■ The data:

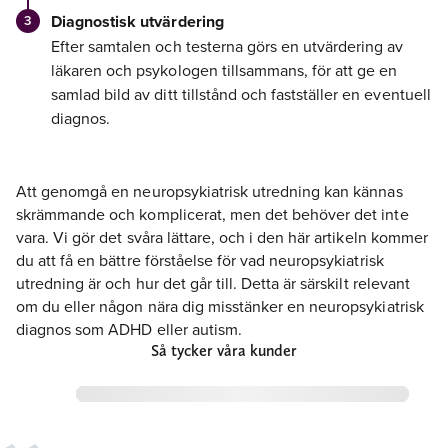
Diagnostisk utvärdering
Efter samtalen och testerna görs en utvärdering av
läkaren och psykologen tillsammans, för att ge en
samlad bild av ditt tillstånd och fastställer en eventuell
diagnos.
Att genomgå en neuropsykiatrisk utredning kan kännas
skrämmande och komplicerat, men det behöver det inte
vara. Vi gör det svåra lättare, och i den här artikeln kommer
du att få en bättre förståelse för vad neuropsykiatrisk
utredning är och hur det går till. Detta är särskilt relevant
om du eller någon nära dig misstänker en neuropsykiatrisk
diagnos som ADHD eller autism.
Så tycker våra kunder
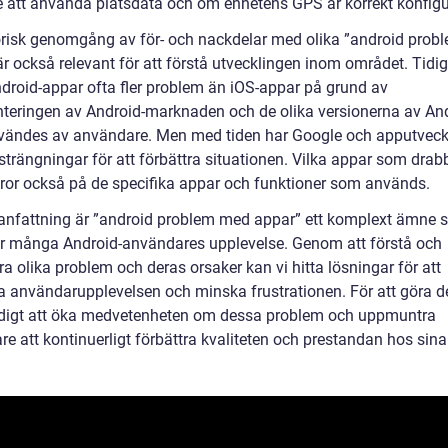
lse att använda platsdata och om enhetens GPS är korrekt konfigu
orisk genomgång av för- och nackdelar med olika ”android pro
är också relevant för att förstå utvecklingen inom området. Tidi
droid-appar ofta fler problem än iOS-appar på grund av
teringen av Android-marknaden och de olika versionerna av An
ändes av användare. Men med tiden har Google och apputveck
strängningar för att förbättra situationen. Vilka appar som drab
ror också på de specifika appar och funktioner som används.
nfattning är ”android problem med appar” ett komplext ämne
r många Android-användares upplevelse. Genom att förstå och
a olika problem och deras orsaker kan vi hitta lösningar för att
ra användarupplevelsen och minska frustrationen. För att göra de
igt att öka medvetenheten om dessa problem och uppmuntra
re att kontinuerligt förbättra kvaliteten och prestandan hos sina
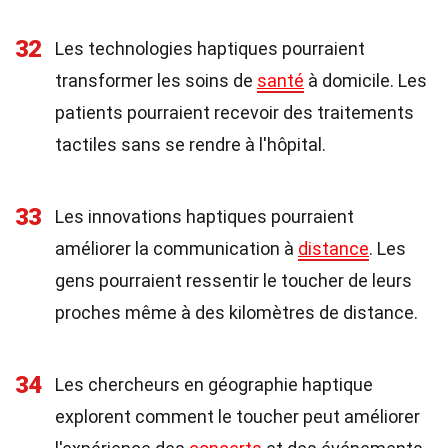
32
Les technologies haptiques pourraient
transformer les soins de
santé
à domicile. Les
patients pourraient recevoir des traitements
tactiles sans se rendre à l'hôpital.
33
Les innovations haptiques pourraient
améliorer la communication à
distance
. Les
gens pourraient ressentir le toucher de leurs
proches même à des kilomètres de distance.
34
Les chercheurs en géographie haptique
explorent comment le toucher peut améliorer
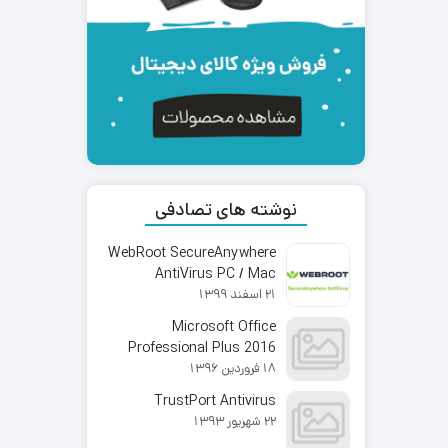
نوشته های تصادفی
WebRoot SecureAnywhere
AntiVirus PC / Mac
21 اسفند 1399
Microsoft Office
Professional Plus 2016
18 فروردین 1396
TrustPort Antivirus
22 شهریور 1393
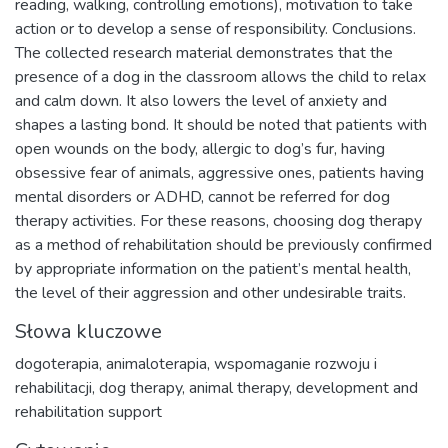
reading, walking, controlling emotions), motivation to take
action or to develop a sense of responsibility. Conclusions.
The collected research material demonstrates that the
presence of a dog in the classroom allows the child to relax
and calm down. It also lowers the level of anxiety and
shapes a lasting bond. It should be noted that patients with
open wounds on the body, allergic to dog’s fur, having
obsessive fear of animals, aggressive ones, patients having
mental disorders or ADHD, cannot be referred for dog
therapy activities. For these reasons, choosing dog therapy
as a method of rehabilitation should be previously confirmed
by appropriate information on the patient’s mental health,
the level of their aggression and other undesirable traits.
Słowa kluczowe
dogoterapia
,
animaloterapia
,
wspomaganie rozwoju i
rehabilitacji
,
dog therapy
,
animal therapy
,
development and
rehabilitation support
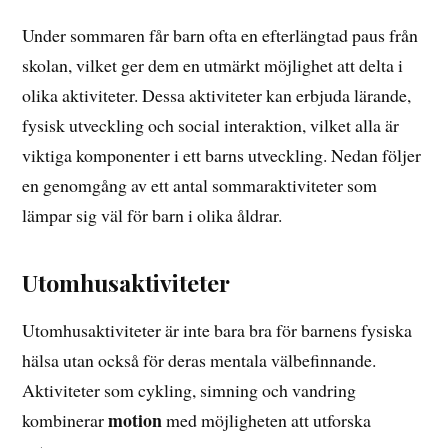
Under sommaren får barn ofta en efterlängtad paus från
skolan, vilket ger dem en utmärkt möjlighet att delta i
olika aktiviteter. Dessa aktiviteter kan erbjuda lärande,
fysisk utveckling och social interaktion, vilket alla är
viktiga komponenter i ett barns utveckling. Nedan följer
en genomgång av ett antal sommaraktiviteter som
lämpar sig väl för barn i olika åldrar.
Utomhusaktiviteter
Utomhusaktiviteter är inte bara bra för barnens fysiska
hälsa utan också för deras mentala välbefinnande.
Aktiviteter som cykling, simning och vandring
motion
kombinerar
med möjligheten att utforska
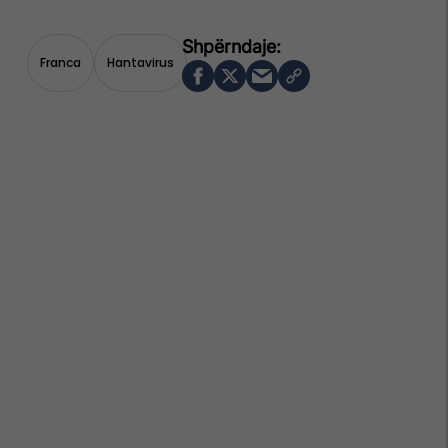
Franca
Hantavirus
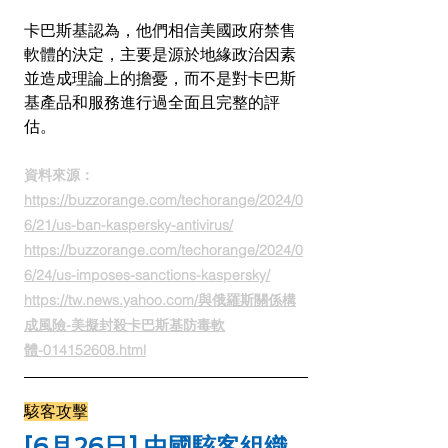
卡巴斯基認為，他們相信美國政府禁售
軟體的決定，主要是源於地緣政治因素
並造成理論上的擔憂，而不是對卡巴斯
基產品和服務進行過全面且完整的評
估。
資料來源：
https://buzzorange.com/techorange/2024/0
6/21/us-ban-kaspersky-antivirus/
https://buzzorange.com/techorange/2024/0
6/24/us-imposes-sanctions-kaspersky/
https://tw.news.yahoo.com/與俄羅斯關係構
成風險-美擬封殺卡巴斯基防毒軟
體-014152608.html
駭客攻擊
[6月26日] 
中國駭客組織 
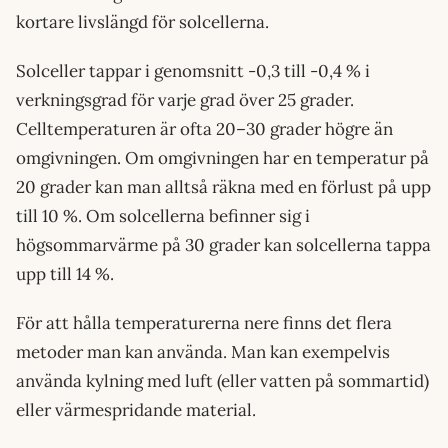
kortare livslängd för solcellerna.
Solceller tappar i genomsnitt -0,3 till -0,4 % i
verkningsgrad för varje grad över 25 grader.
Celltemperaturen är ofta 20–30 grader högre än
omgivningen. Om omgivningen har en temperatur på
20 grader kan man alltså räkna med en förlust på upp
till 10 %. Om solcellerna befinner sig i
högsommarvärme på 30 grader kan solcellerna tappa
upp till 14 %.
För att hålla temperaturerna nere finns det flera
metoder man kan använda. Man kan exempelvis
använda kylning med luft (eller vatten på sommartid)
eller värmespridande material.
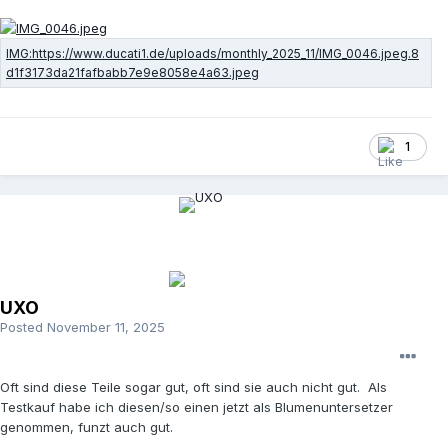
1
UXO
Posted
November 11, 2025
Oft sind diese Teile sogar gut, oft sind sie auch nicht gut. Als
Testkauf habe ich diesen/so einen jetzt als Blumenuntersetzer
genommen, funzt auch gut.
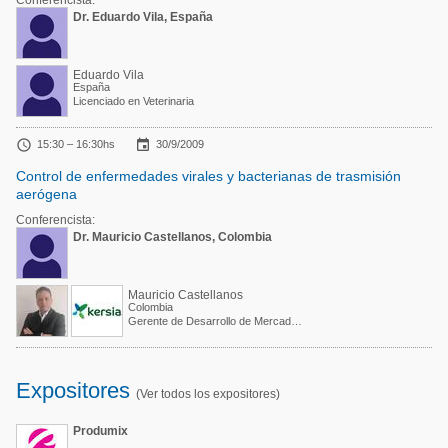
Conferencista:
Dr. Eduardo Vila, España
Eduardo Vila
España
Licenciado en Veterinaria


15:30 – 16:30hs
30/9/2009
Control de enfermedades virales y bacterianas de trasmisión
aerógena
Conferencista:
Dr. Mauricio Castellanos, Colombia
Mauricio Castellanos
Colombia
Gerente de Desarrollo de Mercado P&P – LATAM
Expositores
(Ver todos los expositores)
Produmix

■ The problem:
List each line in the listing that contains the string "förbättra".

■ Answer to the exercise:
strängningar för att förbättra situationen. Vilka appar som drab
re att kontinuerligt förbättra kvaliteten och prestandan hos sina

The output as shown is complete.